Adobe, nVidia Work to Speed Up Apps

Desktop computers have come with graphics processing units (GPUs) for years, but desktop applications like Adobe’s Photoshop and Premier have never made use of the graphics acceleration these cards provided.

Until now. Adobe Systems (NASDAQ: ADBE) and nVidia (NASDAQ: NVDA) today announced that for users with nVidia graphics cards, Adobe’s new Creative Suite 4 applications would support native GPU acceleration in working with images and video.

Adobe announced Creative Suite 4 on Tuesday, with six bundles containing a mixture of 13 different products and 14 different technologies, many of which come from the Macromedia acquisition
in 2005. The bundles include Adobe Creative Suite 4 Design editions, standard and premium, CS4 4 Web editions, standard and premium, CS4 Production Premium, and CS4 Master Collection. These products include Photoshop, InDesign, Illustrator, Flash, Fireworks, Dreamweaver, After Effects and Premiere Pro.

Photoshop and Premier Pro will be the two to benefit the most from the GPU integration, the companies said. With a special plug-in, Premier Pro can cut the rendering time for a high-definition movie from 28 hours to two or three hours.

“If you’re using Premier Pro to make a living, where you’re making your money is the output of your workflow, so we’re going to enable much more output,” said Jeff Brown, general manager of the Professional Solutions group at nVidia, during a conference call with reporters.

Roger Kay, president of Endpoint Technologies, agreed. “If you’re a pro, you’re going to want that,” he told InternetNews.com. “The experience is better but also it’s just faster. If you’re a pro, that speed means something. For graphics pros, their time is money.”

Three main applications in CS4 support the nVidia Quadro or GeForce GPUs. Photoshop, the standard in 2D graphics editing, will support real-time image rotation, zooming, and panning, instead of entering incremental changes and watching it redraw on the screen. Photoshop will also use the GPU for 2D and
3D compositing and high-quality antialiasing, which takes the jagged edges off image elements and smooths them out.
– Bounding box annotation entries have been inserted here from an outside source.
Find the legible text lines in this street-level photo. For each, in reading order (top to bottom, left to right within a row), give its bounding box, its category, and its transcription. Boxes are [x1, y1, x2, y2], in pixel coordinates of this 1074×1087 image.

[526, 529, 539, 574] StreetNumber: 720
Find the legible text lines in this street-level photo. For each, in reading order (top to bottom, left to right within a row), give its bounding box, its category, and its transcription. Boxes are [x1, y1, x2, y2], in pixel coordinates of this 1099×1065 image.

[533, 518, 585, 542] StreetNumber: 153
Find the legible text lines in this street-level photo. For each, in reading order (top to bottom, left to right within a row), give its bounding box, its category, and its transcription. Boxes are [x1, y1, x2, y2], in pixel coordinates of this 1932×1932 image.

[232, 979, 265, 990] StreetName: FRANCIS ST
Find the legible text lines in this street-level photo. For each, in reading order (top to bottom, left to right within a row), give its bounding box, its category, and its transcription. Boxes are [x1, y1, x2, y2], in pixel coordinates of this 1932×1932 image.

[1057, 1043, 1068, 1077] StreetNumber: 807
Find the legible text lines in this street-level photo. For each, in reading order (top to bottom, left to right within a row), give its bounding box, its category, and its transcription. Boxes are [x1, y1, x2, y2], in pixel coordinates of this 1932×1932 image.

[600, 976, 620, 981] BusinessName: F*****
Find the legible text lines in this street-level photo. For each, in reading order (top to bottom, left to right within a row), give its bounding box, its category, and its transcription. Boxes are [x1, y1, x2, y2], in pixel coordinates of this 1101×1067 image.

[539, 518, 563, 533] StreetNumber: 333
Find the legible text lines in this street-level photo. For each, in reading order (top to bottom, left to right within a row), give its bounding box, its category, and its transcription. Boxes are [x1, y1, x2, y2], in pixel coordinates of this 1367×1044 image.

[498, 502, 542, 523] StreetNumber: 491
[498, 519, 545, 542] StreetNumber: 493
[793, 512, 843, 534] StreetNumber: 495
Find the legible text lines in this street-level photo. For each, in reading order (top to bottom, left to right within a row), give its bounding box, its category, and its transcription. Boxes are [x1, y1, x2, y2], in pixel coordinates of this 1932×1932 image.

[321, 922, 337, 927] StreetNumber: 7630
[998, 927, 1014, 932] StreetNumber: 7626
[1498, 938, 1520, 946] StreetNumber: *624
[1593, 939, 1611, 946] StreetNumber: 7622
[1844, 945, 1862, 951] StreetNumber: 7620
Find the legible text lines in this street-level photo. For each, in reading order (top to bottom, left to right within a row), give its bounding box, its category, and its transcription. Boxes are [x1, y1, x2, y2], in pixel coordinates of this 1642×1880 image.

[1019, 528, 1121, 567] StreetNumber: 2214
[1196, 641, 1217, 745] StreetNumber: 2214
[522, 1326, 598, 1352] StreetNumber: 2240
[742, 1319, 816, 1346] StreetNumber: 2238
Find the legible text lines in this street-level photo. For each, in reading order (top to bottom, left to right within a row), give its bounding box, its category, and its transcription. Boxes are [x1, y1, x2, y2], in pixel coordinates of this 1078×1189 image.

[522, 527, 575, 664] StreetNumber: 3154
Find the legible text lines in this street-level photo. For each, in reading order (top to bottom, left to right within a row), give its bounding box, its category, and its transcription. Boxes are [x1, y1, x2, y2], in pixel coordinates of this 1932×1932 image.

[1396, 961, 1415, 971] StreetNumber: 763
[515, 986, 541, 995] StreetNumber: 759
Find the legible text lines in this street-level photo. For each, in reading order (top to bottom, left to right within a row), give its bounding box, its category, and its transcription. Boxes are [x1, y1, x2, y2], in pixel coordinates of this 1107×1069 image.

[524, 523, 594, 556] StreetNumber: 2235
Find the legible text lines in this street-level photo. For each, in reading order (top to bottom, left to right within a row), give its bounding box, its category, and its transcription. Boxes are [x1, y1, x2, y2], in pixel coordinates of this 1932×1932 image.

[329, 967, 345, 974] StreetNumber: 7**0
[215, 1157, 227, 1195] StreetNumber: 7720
Adobe After Effects CS4 will use the nVidia GPU to provide depth of field, bilateral blur effects, turbulent noise such as flowing water or waving flags and cartoon effects. Adobe Premiere Pro CS4 can do motion, opacity, color and image distortion in real-time rendering. This will allow for faster editing of multiple, high-definition video streams and graphic overlays.

Brown said the two firms achieved the enhancements by working together to rewrite the core imaging kernels so that they take opt to take advantage of the GPU instead of a CPU, if a graphics processor is found in the system.

The software and hardware do this using the OpenGL graphics library, instead of Microsoft’s DirectX graphics library, used by many video games for graphics acceleration.

“OpenGL is more extensible than DirectX,” Brown explained. “It’s a better choice for developers who want to add their own extensions or if we want to add our own extensions to the library.”

CS4 is due to ship in October. Estimated street price for the Adobe Creative Suite 4 Design Premium will be $1,799, $1,699 for Adobe Creative Suite 4 Web Premium, $1,699 for Adobe Creative Suite 4 Production Premium, and $2,499 for Adobe Creative Suite 4 Master Collection. Adobe plans to
offer tiered upgrade pricing from previous versions.